* _WORK REQUEST 1_
Reproduce the passage of the IoT and Big Data post starting with "Inernet of Things‘" and going on through "that very well.".
* _WORK REQUEST 2_
Write the next part of the post on IoT and Big Data, picking up after its final sentence.
Start of SUPPLIED TEXT
Cartoon : IoT and Big Data

2015-10__streamingpoker

Inernet of Things‘ or ‘Connected Things‘ (or what ever the buzz word of the day is 🙂  might be the ‘killer app’ for Big Data.
The amount of data that would need to be ingested and analyzed makes this a prime candidate for Big Data technologies.

When we think of Big Data, we usually think Hadoop.  How ever Hadoop may not be the best fit for IoT.  Let’s remember Hadoop was developed  to analyze large amounts of data in batch mode.  And it does that very well.

IoT workloads are very different.  Here are some differences:

  • Most IoT data comes in as ‘streams’ (continuously incoming data).  Hadoop is designed to handle ‘data on disk’
  • IoT events need to be analyzed in ‘real time’.  When we say real time, it can be milli seconds  or in seconds.  Either way this kind of low latency is not achievable by Hadoop and Map Reduce
  • IoT events may be queried in real time (e.g.   10 latest events from a sensor ).
End of SUPPLIED TEXT
Start of RECORD EXTRACTS
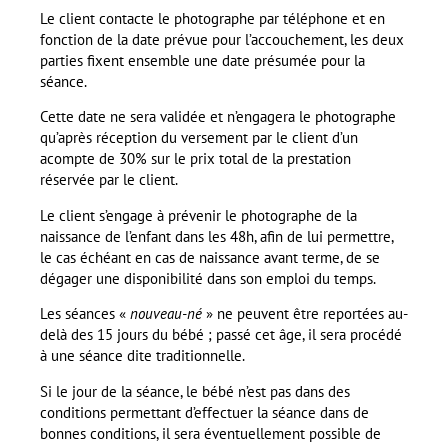
Le client contacte le photographe par téléphone et en
fonction de la date prévue pour l’accouchement, les deux
parties fixent ensemble une date présumée pour la
séance.
Cette date ne sera validée et n’engagera le photographe
qu’après réception du versement par le client d’un
acompte de 30% sur le prix total de la prestation
réservée par le client.
Le client s’engage à prévenir le photographe de la
naissance de l’enfant dans les 48h, afin de lui permettre,
le cas échéant en cas de naissance avant terme, de se
dégager une disponibilité dans son emploi du temps.
Les séances «
nouveau-né
» ne peuvent être reportées au-
delà des 15 jours du bébé ; passé cet âge, il sera procédé
à une séance dite traditionnelle.
Si le jour de la séance, le bébé n’est pas dans des
conditions permettant d’effectuer la séance dans de
bonnes conditions, il sera éventuellement possible de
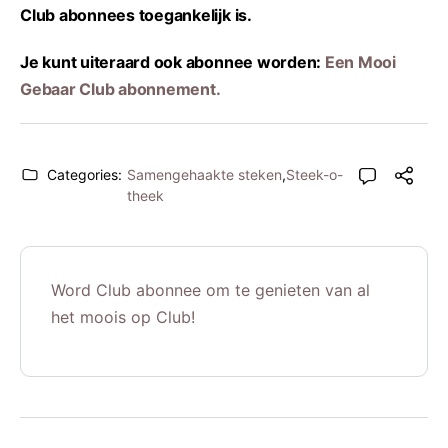
Club abonnees toegankelijk is.
Je kunt uiteraard ook abonnee worden:
Een Mooi
Gebaar Club abonnement.
Categories:
Samengehaakte steken
,
Steek-o-
theek
Word Club abonnee om te genieten van al
het moois op Club!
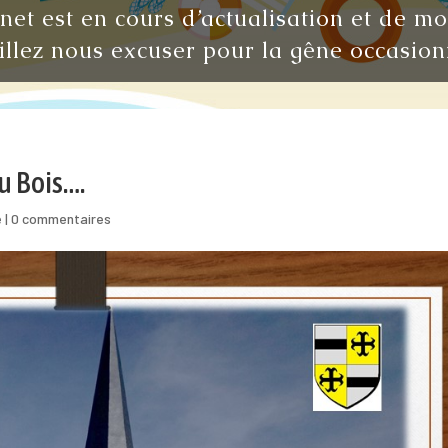
rnet est en cours d’actualisation et de m
illez nous excuser pour la gêne occasion
u Bois….
e
|
0 commentaires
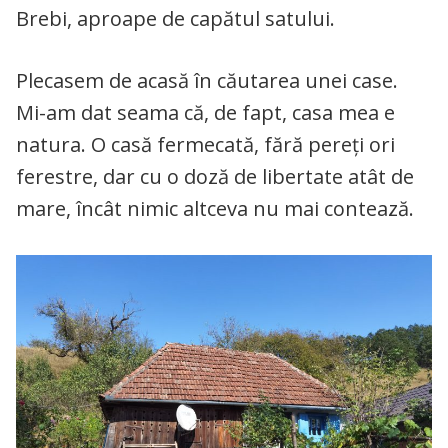
Brebi, aproape de capătul satului.
Plecasem de acasă în căutarea unei case.
Mi-am dat seama că, de fapt, casa mea e
natura. O casă fermecată, fără pereți ori
ferestre, dar cu o doză de libertate atât de
mare, încât nimic altceva nu mai contează.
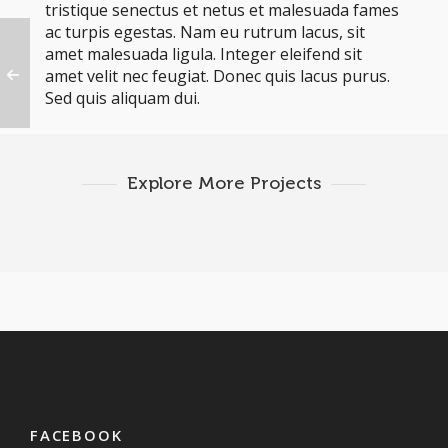
tristique senectus et netus et malesuada fames
ac turpis egestas. Nam eu rutrum lacus, sit
amet malesuada ligula. Integer eleifend sit
amet velit nec feugiat. Donec quis lacus purus.
Sed quis aliquam dui.
Explore More Projects
FACEBOOK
End of RECORD EXTRACTS
* _REPLY 1_
Inernet of Things‘ or ‘Connected Things‘ (or what ever the buzz word of the day is 🙂  might be the ‘killer app’ for Big Data.
The amount of data that would need to be ingested and analyzed makes this a prime candidate for Big Data technologies.

When we think of Big Data, we usually think Hadoop.  How ever Hadoop may not be the best fit for IoT.  Let’s remember Hadoop was developed  to analyze large amounts of data in batch mode.  And it does that very well.

* _REPLY 2_
We are seeing new technologies emerging to handle IoT specific workloads.  Here are few:

Storm
Storm probably was the first ‘stream processing platform’.  It came out of twitter and now an Apache project.
Storm site

Apache Samza
Framework built on Kafka and YARN
Samza site

Spark Streaming
Streaming framework implemented by the popular Spark framework
Spark site

Apache Flink
Flink is a recent framework focused on streaming workloads.
Flink site

Apache NiFi
NiFi is developed by NSA (National Security Agency) and open sourced.
Onyara – a company started by NiFi committers , is acquired by HortonWorks.
Hortonworks is releasing Data Flow product based on NiFi.
NiFi website

Kudu
Kudu is developed by Cloudera.  Kudu is a storage system that is suited for real time updates of data.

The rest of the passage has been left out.